What you will do
What lines in the data below mention the string "scale"? Copy them out.
[The data — start]
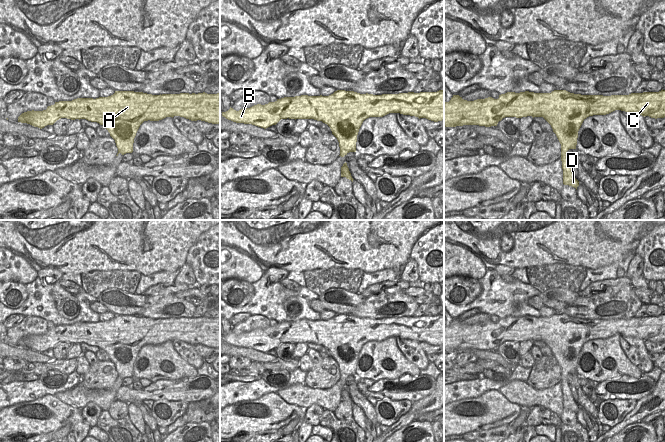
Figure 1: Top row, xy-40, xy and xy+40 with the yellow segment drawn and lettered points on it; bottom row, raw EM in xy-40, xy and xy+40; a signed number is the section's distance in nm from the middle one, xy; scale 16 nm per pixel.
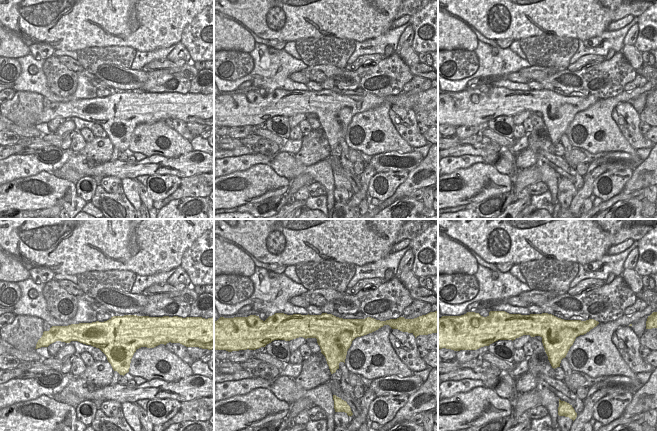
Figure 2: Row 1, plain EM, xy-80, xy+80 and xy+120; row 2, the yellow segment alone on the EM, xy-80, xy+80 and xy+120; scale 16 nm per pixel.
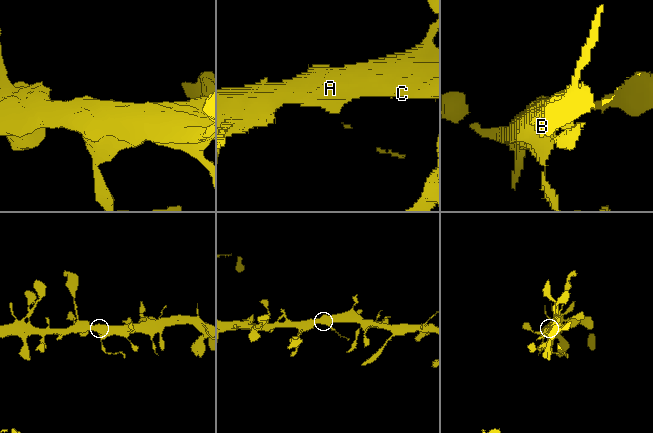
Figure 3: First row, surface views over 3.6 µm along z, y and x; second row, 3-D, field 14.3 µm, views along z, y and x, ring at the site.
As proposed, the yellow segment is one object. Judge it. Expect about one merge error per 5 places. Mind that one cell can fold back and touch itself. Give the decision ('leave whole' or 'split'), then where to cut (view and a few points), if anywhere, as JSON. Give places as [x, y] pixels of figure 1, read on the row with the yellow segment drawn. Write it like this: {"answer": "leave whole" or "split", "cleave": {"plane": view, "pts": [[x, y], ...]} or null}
{"answer": "split", "cleave": {"plane": "xy+40", "pts": [[564, 153], [564, 157], [561, 160]]}}

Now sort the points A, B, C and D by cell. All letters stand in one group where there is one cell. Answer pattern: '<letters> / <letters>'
A B C / D

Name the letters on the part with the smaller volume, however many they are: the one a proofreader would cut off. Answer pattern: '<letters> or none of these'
D.

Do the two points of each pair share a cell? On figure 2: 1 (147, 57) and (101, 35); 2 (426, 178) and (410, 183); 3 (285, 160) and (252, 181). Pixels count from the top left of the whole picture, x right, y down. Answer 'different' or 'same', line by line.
1: different
2: same
3: different

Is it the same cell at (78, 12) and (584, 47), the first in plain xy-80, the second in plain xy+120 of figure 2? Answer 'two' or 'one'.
two

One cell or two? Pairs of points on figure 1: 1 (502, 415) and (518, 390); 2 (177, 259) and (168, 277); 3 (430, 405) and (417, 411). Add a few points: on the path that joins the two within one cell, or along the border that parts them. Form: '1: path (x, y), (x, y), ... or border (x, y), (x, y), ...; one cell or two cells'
1: border (498, 390), (509, 401), (517, 403), (521, 407); two cells
2: border (179, 268), (174, 271), (156, 271), (147, 276); two cells
3: path (427, 405), (420, 408); one cell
[The data — finish]
Answer space
Figure 1: Top row, xy-40, xy and xy+40 with the yellow segment drawn and lettered points on it; bottom row, raw EM in xy-40, xy and xy+40; a signed number is the section's distance in nm from the middle one, xy; scale 16 nm per pixel.
Figure 2: Row 1, plain EM, xy-80, xy+80 and xy+120; row 2, the yellow segment alone on the EM, xy-80, xy+80 and xy+120; scale 16 nm per pixel.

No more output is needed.